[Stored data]
⟨

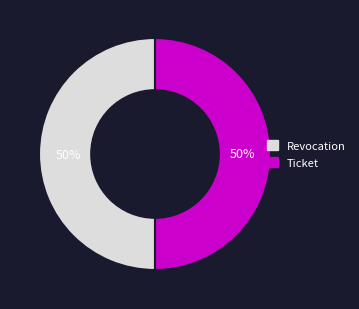

What percentage is the Revocation slice, to the nearest percent?

50%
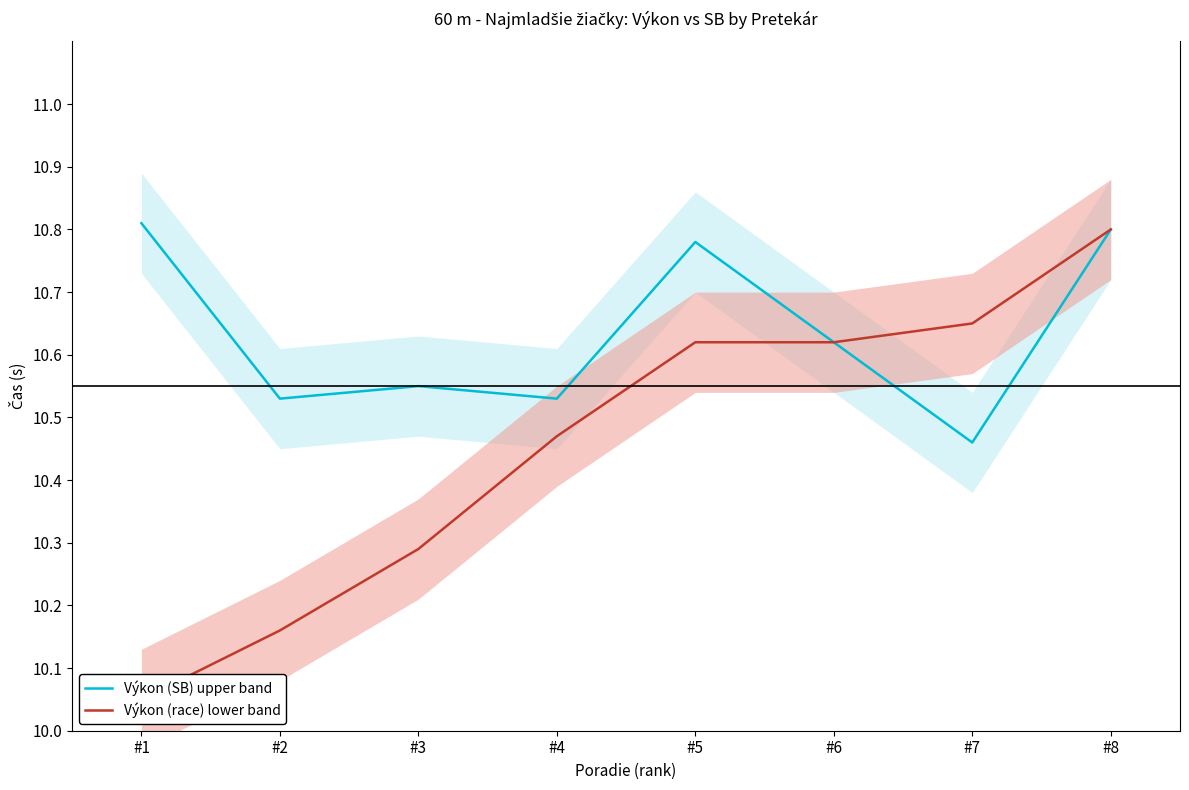

True or false: Výkon (race) lower band has more than 0 interior local peaks.

False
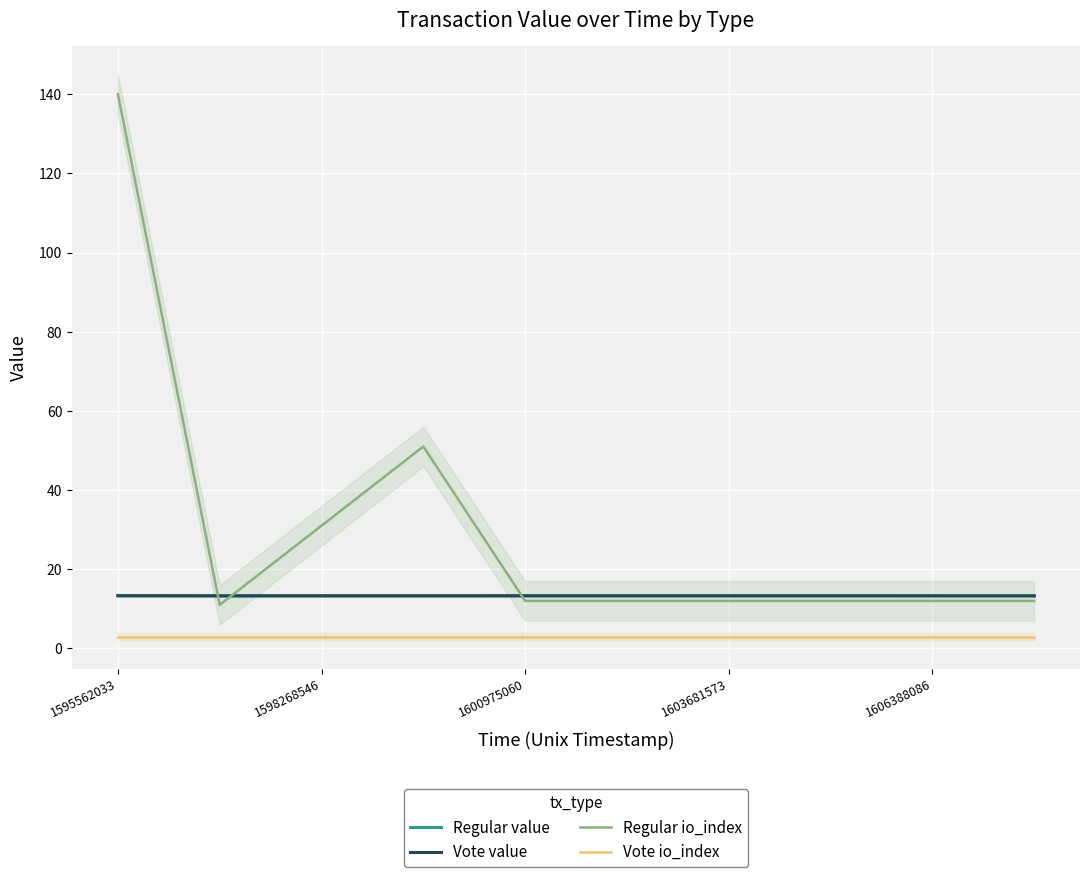

What is the minimum value for Regular io_index?

11.0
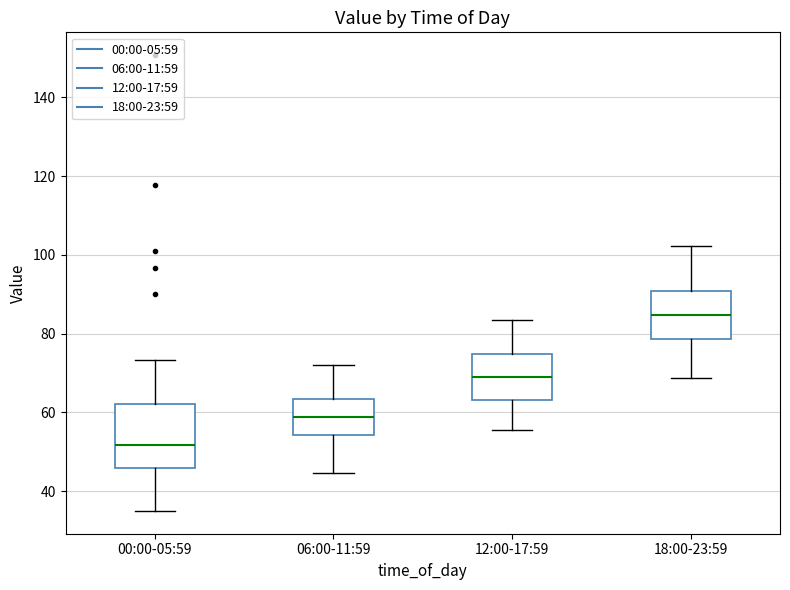

Reading left to right, read every box against the y-axis: the position of its median line, the range the box covers, and the ends of its whiskers. The values are not printed on the chart, so give them approximately, as read against the axis.

00:00-05:59: median 52, box 46 to 62, whiskers 34 to 74
06:00-11:59: median 58, box 54 to 64, whiskers 44 to 72
12:00-17:59: median 70, box 64 to 74, whiskers 56 to 84
18:00-23:59: median 84, box 78 to 90, whiskers 68 to 102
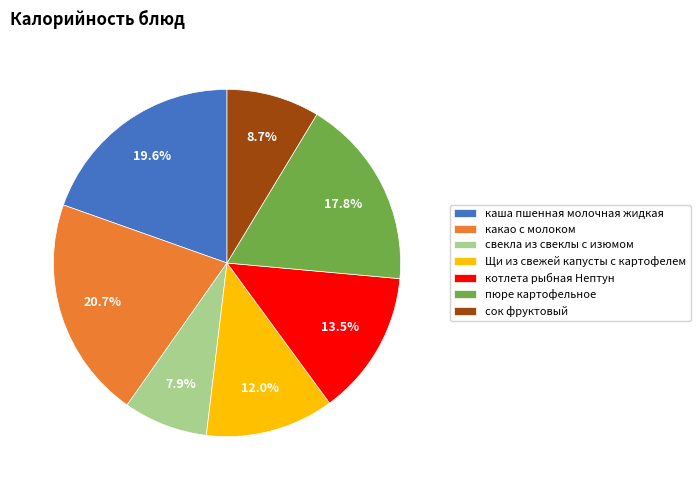

How many segments does this pie chart have?

7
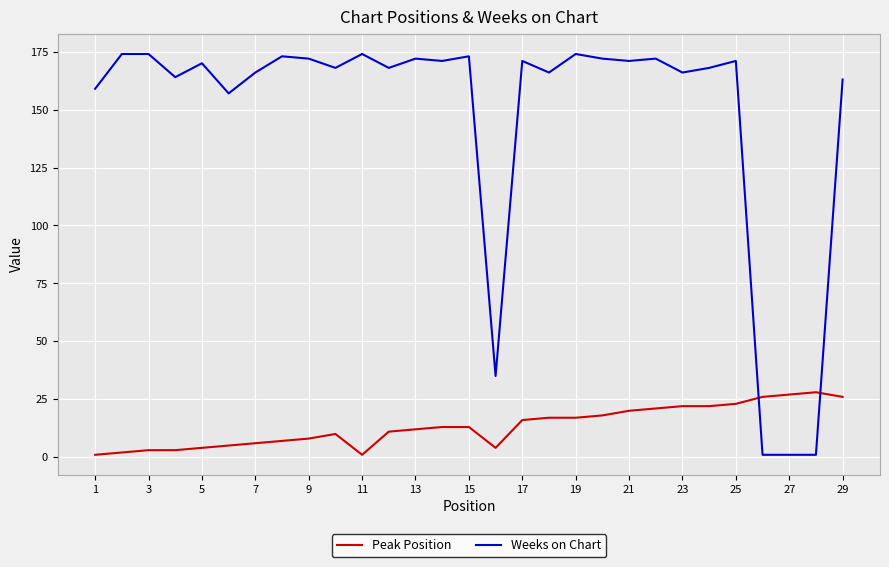

What are all the series names shown in the legend?

Peak Position, Weeks on Chart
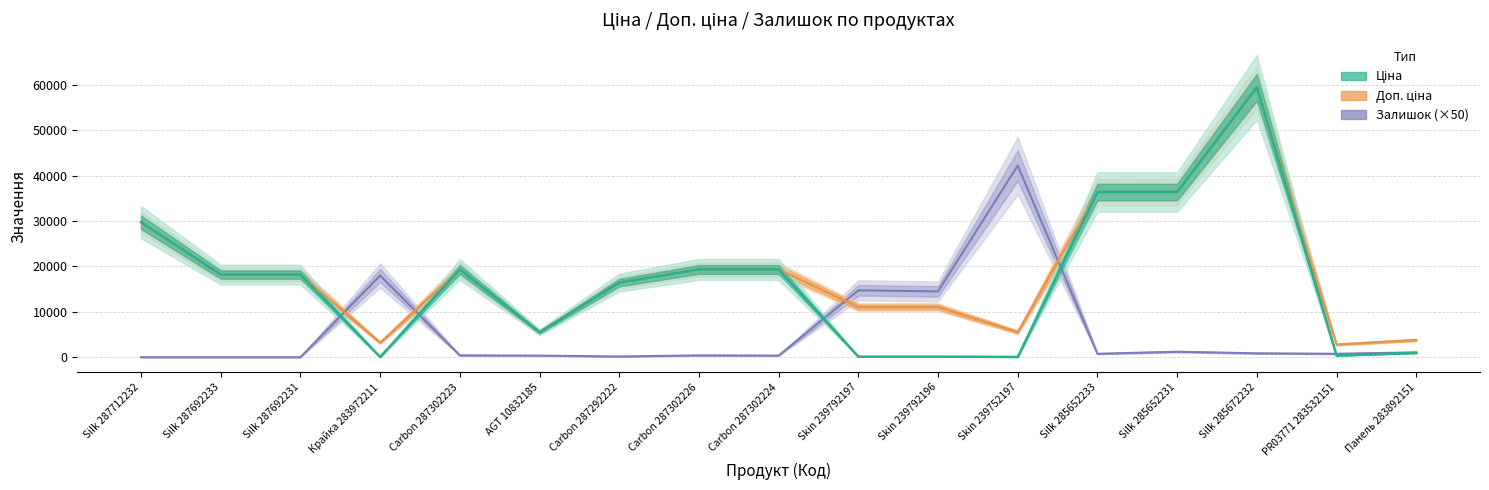

What position from the left is Панель 283892151?

17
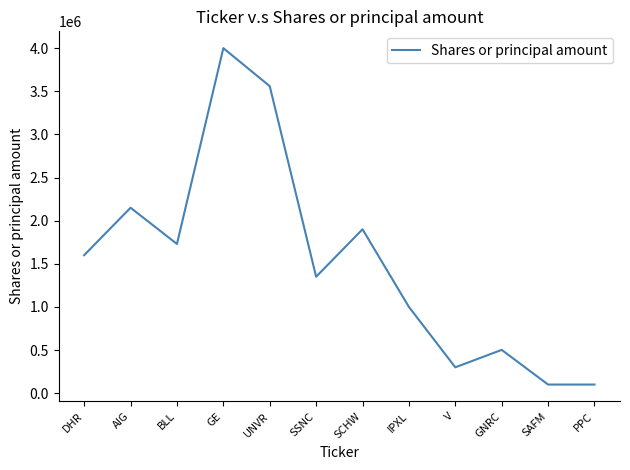

Is this an area chart (filled region under the line)?

No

⟩

_Task item:_
Set out the lines above as a numbered list, omitting the blank lines and the pictures.

_Finished task:_
1. What percentage is the Revocation slice, to the nearest percent?
2. 50%
3. True or false: Výkon (race) lower band has more than 0 interior local peaks.
4. False
5. What is the minimum value for Regular io_index?
6. 11.0
7. Reading left to right, read every box against the y-axis: the position of its median line, the range the box covers, and the ends of its whiskers. The values are not printed on the chart, so give them approximately, as read against the axis.
8. 00:00-05:59: median 52, box 46 to 62, whiskers 34 to 74
9. 06:00-11:59: median 58, box 54 to 64, whiskers 44 to 72
10. 12:00-17:59: median 70, box 64 to 74, whiskers 56 to 84
11. 18:00-23:59: median 84, box 78 to 90, whiskers 68 to 102
12. How many segments does this pie chart have?
13. 7
14. What are all the series names shown in the legend?
15. Peak Position, Weeks on Chart
16. What position from the left is Панель 283892151?
17. 17
18. Is this an area chart (filled region under the line)?
19. No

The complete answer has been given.